EMCannounced a huge $1.7 billion deal last week to buy content management giant Documentum. This is supposed to be a deal with lots of synergy, but frankly I don't get it. I never do get it when people say, well, we can't make money in our core business, so let's buy a business with a bigger profit margin. That doesn't fix the problem you started out with, it merely disguises it. Their sales guys are supposed to be selling to the same customers. Well, you'd have to find a lot of redundancy to restore margins just by consolidating sales. And what about the sales guys who sell EMC hardware to Documentum's competitors? Buying up channel partners is never in my view a good long-term recipe for enhancing your business performance.

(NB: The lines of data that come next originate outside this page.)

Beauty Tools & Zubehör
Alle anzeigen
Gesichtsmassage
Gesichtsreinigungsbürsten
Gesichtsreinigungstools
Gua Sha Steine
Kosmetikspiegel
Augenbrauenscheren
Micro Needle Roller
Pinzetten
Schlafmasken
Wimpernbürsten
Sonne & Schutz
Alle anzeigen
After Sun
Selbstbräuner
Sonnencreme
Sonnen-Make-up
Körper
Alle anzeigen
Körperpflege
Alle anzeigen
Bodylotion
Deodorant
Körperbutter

Siebelbought Upshot. Well, well, well. I still hold to my gut feel that Siebel is an inveterate dinosaur. In my view, the logic of disruptive innovation is that its destiny is already sealed. The sales channel problem likely means that Siebel will never be able to adjust to the business model required to sell products like UpShot. I can't also help wondering about the coincidence of Upshot, one of whose main distinctions was its use of MS Office applications as offline clients to its software, signing a deal just a week before the launch of Office 2003, which effectively obsoletes that feature by building it into Office as a default for any XML-capable source. But as you can see, my mind is made up already. It will take a lot to convince me that Siebel can save itself after all.
OK, I'm off to see the launch of Office 2003 now. I wonder how Microsoft will do?